Les causes sociétales
Il convient de souligner que les services de vulgarisation agricole occupent une place déterminante dans la diffusion des innovations et des bonnes pratiques. Toutefois, ils restent encore majoritairement tournés vers les exploitants masculins. Par ailleurs, pour les femmes peu ou pas scolarisées, notamment celles qui ne savent ni lire ni écrire, se pose, selon l’experte, un réel déficit d’information et de formation.
À cela s’ajoutent les normes socioculturelles qui limitent leur mobilité ou leur participation aux espaces de décision communautaire.
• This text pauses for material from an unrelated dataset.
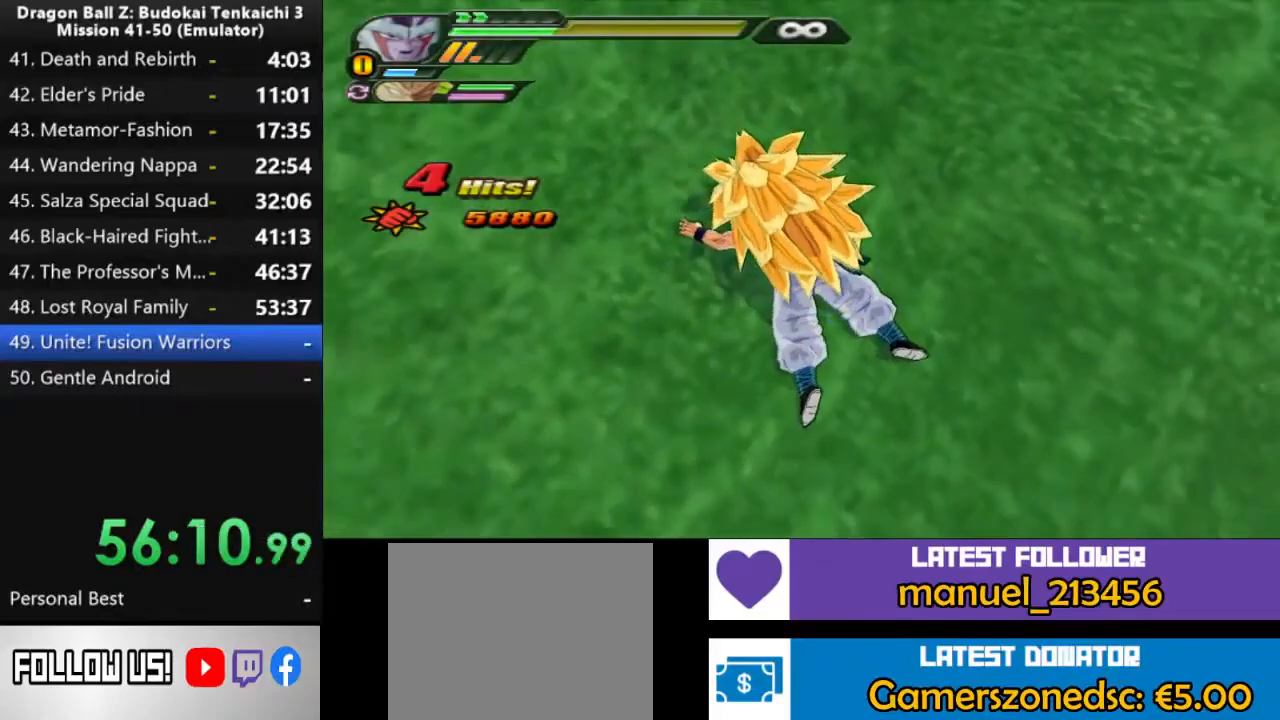
{"dt_ms": 500, "buttons": [], "left_stick": "center", "right_stick": "center", "events": []}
En conséquence, les agricultrices disposent d’un accès limité aux informations relatives aux nouvelles variétés de semences, aux techniques de fertilisation ainsi qu’aux opportunités de financement.
Maria Takou, productrice de soja, souligne également que les horaires des sessions de formation ainsi que les sites retenus pour les rencontres ne prennent pas suffisamment en considération les réalités des femmes, en particulier leurs responsabilités domestiques. Elle reconnaît néanmoins les efforts consentis par le gouvernement, précisant avoir reçu des semences et de l’inoculum mis à disposition par l’État. Toute chose qu’elle salue.
Au regard du rôle combien déterminant que les femmes jouent, lever ces obstacles est indispensable pour non seulement renforcer leur autonomisation mais aussi assurer le développement durable de l’agriculture béninoise.